EXERCISE DESCRIPTION | Identify each line of the material below that contains the string "attached", and copy those lines in full.

Stored records |
>> START

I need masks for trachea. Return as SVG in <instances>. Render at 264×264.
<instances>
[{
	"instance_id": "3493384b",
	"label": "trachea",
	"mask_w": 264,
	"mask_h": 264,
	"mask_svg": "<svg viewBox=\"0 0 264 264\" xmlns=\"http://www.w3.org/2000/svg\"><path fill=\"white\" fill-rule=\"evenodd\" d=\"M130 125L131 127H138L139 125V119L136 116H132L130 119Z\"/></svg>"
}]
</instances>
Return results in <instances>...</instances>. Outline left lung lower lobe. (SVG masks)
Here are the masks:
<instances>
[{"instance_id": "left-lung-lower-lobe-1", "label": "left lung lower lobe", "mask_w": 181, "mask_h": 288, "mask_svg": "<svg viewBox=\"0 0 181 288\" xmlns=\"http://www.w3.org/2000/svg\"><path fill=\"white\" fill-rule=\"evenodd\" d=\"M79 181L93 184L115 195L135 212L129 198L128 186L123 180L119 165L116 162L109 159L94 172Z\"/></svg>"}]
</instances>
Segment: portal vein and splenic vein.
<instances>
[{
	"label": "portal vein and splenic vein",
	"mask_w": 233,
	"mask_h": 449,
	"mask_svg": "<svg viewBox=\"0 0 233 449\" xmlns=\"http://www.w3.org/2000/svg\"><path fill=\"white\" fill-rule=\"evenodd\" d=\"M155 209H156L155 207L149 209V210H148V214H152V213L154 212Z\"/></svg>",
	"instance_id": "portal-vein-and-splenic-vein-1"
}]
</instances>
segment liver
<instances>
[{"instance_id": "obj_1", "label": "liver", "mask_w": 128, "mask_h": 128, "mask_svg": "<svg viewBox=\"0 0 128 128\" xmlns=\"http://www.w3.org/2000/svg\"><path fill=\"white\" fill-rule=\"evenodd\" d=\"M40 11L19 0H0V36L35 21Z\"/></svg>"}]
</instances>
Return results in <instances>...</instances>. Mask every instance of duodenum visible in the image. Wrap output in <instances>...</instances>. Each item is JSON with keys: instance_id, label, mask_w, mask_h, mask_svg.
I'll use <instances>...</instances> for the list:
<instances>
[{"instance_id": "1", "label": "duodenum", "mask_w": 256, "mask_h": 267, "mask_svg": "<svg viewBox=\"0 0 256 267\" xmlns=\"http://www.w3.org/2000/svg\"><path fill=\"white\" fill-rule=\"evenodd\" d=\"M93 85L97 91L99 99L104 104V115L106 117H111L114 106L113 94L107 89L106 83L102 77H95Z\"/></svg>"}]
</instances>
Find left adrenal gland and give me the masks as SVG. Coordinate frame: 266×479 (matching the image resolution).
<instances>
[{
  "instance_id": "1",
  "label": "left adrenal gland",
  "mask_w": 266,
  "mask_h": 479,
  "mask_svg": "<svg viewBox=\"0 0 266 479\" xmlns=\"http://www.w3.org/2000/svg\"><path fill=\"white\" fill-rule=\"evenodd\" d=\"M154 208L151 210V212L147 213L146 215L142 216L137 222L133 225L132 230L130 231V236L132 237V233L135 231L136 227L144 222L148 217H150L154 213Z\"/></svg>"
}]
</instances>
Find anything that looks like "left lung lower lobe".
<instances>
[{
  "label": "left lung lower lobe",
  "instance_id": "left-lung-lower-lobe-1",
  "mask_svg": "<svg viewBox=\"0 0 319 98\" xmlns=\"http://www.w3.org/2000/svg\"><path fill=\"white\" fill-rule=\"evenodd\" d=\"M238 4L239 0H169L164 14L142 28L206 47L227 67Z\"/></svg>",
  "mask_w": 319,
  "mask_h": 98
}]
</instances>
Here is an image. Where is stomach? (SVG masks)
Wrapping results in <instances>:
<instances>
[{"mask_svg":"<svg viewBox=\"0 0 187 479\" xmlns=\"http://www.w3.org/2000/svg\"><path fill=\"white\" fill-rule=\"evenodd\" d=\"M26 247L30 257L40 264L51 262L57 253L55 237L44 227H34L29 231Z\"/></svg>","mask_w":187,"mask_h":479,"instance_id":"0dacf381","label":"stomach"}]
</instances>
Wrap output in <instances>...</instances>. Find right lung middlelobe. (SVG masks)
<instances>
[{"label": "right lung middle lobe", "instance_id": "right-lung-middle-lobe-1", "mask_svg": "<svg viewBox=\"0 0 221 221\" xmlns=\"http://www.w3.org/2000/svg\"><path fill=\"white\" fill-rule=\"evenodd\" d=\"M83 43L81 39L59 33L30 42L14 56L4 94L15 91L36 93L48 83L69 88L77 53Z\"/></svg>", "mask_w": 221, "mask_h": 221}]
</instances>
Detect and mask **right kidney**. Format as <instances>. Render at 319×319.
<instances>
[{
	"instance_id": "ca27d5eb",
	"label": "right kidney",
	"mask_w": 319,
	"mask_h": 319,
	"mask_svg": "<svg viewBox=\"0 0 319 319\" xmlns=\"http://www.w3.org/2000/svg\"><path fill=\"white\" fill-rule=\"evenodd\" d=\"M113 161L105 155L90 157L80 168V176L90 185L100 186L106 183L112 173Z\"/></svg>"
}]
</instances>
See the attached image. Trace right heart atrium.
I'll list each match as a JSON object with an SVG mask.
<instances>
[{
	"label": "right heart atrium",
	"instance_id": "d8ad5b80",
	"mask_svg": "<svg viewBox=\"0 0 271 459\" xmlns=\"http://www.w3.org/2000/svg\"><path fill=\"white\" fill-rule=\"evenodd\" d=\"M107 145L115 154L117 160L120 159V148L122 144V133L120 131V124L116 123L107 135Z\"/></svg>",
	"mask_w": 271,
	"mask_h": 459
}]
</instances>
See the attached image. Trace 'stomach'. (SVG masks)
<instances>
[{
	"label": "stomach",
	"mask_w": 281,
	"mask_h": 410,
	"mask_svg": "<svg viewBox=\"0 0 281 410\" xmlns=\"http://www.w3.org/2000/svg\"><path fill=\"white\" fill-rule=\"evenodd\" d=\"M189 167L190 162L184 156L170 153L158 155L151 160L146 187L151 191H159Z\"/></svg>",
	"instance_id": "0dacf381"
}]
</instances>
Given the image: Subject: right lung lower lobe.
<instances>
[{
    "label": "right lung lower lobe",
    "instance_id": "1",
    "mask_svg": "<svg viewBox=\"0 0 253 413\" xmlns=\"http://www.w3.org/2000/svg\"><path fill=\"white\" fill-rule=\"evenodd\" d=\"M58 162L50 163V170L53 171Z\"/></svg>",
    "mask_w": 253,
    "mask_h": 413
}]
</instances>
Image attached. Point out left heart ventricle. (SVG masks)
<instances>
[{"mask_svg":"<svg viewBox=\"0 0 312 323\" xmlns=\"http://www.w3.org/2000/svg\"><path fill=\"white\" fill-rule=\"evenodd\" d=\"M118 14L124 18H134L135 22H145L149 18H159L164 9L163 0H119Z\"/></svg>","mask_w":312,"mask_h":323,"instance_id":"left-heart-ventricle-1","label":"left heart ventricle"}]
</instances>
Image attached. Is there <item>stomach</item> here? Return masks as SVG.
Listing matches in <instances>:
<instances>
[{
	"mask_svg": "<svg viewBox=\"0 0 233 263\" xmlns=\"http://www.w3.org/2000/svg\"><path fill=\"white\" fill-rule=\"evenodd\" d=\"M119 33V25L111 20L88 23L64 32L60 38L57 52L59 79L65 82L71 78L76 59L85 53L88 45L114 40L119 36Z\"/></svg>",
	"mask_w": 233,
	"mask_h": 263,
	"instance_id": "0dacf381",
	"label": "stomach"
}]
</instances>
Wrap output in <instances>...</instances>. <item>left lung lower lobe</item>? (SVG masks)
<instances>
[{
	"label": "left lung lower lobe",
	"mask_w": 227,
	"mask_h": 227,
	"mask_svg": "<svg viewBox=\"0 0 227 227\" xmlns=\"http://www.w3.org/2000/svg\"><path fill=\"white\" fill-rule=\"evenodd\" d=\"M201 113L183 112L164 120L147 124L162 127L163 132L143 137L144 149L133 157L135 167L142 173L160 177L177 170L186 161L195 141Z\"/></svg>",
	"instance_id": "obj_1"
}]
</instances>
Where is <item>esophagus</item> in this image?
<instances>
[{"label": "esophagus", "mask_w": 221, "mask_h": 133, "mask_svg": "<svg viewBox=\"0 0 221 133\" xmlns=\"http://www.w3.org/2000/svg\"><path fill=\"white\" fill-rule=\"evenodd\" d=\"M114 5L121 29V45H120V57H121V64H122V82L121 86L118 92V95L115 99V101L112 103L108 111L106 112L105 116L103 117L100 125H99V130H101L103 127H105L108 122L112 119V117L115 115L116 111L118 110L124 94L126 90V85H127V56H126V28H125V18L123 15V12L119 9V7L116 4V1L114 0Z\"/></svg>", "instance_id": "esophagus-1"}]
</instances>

>> END

RESULT OF THIS TASK |
See the attached image. Trace right heart atrium.
See the attached image. Trace 'stomach'. (SVG masks)
Image attached. Point out left heart ventricle. (SVG masks)
Image attached. Is there <item>stomach</item> here? Return masks as SVG.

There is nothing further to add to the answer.